_QUESTIONS ON THE MATERIAL_
1: In the excerpt on NAO trends, why is an underestimated response to human emissions harder to reconcile with the underestimation of the observed minimum 71-year trend? Answer in one to three sentences.
2: Please answer these questions on the NAO trends excerpt:
(a) Which years does the maximum 71-year trend cover?
(b) What value of \({d}_{R}\) is used with the FD reddening method?
(c) What was the previous peak trend in the historical NAO record, and where was it centred?

_EXCERPT TO READ_
###
The maximum 71-year trend (0.186 sd/decade) centred on 1985 (1950–2020) is also unusual, being 78% larger in magnitude than the previous peak trend in the historical NAO record (0.104 sd/decade, centred on 1896). It is outside the CGCM model range for this specific period (Fig. 3a), as found in Blackport and Fyfe (2022), but it is within the range of CGCM max trends throughout the historical period (q(0.186) = 3.5%). For the minimum observed 71-year trend (-0.215 sd/decade) centred on 1938 (1903–1973) there are no previous negative peaks in the relatively short observation record to compare this with, but it appears more unusual than the maximum 71-year trend as it is larger in absolute magnitude and is outside the entire CGCM model range. After applying the FD reddening method with \({d}_{R}\) = 0.24 (Fig. 3b), the 95% prediction interval and range for 71-year trends are inflated to better encompass the observed multi-decadal variability, but the observed minimum 71-year trend is still only just within the model range for that specific period. Blackport and Fyfe (2022) suggest that climate model inadequacies may be due to underestimating the response to human emissions or underestimating the magnitude of internal multi-decadal variability, but the former suggestion is more difficult to reconcile with the underestimation of the observed minimum 71-year trend as trends in the effective radiative forcing have been positive throughout the 20th century (Arias et al. 2021).
###
_INFORMATION PROVIDED_

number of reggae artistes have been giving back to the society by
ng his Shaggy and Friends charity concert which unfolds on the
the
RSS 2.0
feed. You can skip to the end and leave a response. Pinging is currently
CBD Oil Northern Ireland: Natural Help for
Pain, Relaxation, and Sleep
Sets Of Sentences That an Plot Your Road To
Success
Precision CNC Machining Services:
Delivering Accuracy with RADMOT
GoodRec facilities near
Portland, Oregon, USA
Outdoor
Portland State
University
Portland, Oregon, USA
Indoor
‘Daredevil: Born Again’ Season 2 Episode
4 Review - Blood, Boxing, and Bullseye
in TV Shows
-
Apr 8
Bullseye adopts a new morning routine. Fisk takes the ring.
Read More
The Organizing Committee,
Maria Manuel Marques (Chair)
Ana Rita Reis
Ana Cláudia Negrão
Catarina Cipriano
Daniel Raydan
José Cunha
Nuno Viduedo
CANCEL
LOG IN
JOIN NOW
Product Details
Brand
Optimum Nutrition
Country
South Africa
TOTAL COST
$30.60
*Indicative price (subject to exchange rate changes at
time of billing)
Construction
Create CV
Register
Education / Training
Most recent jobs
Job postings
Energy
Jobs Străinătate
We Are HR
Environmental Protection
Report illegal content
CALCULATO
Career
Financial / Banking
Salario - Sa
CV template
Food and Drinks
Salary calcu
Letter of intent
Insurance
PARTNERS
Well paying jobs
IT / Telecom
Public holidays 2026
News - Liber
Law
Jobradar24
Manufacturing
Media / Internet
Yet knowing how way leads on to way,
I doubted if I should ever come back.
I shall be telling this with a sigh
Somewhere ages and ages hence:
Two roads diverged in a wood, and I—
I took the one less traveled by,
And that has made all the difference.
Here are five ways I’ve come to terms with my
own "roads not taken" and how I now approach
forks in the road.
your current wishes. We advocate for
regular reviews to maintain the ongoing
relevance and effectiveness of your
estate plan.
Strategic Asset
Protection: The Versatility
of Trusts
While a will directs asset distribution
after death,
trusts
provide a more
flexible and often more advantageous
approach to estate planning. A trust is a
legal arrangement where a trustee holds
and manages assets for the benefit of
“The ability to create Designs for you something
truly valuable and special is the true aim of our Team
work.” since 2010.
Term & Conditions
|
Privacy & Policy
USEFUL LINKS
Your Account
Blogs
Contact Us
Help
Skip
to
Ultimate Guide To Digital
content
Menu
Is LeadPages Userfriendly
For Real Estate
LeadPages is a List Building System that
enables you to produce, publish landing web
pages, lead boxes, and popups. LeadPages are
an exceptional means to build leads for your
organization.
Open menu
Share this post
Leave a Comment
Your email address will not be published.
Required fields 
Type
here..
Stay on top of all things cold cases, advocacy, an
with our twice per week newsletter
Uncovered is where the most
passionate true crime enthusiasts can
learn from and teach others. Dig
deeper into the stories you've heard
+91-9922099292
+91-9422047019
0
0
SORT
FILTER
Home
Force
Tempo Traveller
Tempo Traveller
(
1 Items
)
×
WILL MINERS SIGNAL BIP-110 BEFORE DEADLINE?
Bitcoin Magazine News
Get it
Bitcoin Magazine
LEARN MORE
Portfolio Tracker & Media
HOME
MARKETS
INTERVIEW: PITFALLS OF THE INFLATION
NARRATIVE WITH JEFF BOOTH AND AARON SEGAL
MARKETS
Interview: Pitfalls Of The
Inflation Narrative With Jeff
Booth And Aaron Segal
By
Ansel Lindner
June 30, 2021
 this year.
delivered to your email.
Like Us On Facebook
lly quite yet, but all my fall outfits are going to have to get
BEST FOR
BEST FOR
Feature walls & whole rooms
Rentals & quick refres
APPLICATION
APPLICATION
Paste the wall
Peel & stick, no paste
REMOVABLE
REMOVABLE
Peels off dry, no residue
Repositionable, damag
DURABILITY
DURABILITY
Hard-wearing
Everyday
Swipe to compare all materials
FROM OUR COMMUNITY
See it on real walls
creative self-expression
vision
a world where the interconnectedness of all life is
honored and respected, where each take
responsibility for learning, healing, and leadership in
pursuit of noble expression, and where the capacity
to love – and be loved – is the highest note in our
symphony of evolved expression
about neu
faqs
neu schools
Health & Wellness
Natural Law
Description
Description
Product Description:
###
_ANSWER LIST_
1: Trends in the effective radiative forcing were positive throughout the 20th century. That makes an underestimated response to human emissions a poor fit for models underestimating the observed minimum 71-year trend of -0.215 sd/decade.

2:
(a) 1950–2020, centred on 1985.
(b) 0.24.
(c) 0.104 sd/decade, centred on 1896.